Gates: Well, the key issue here is that the protection scheme under Blu-ray is very anti-consumer and there's not much visibility of that. The inconvenience is that the [movie] studios got too much protection at the expense consumers and it won't work well on PCs. You won't be able to play movies and do software in a flexible way.
It's not the physical format that we have the issue with, it's that the protection scheme on Blu is very anti-consumer. If [the Blu-ray group] would fix that one thing, you know, that'd be fine.
For us it's not the physical format. Understand that this is the last physical format there will ever be. Everything's going to be streamed directly or on a hard disk. So, in this way, it's even unclear how much this one counts.

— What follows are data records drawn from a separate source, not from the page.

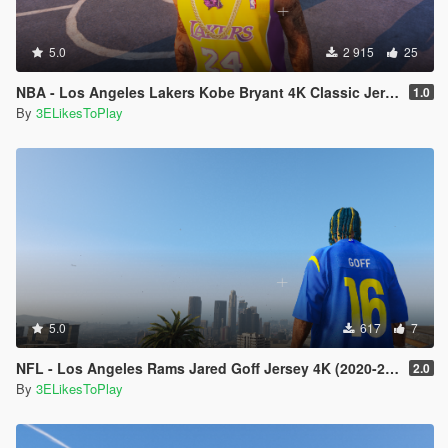
5.0
2 915
25
NBA - Los Angeles Lakers Kobe Bryant 4K Classic Jersey For MP Male
1.0
By
3ELikesToPlay
5.0
617
7
NFL - Los Angeles Rams Jared Goff Jersey 4K (2020-21 Season)
2.0
By
3ELikesToPlay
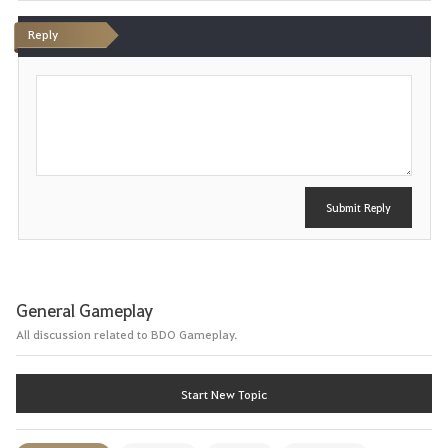
Reply
P
o
s
t
Submit Reply
General Gameplay
All discussion related to BDO Gameplay.
Start New Topic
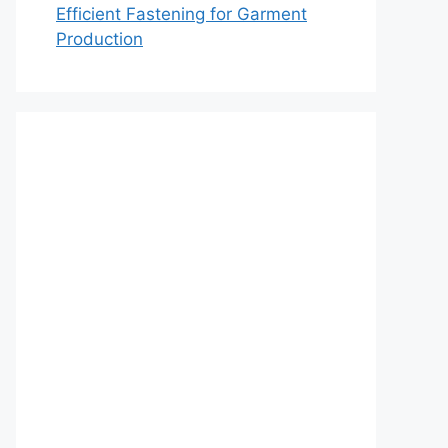
Efficient Fastening for Garment
Production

That said, he's exactly right on his last point - this will be the last physical media, and I'm more and more convinced that people won't use it for much. Most data is more easily available off the net, anyway. If we can make flash drives a bit bigger and faster, they'll be able to eclipse DVDs entirely. (You can already find a very few 8 GB flash drives.) Once flash (or some analagous technology) can hold data up to or past 50GB, we simply won't need these HD-DVDs. Of course, the latest iPods already hold more than 50GB, so we're not that far off.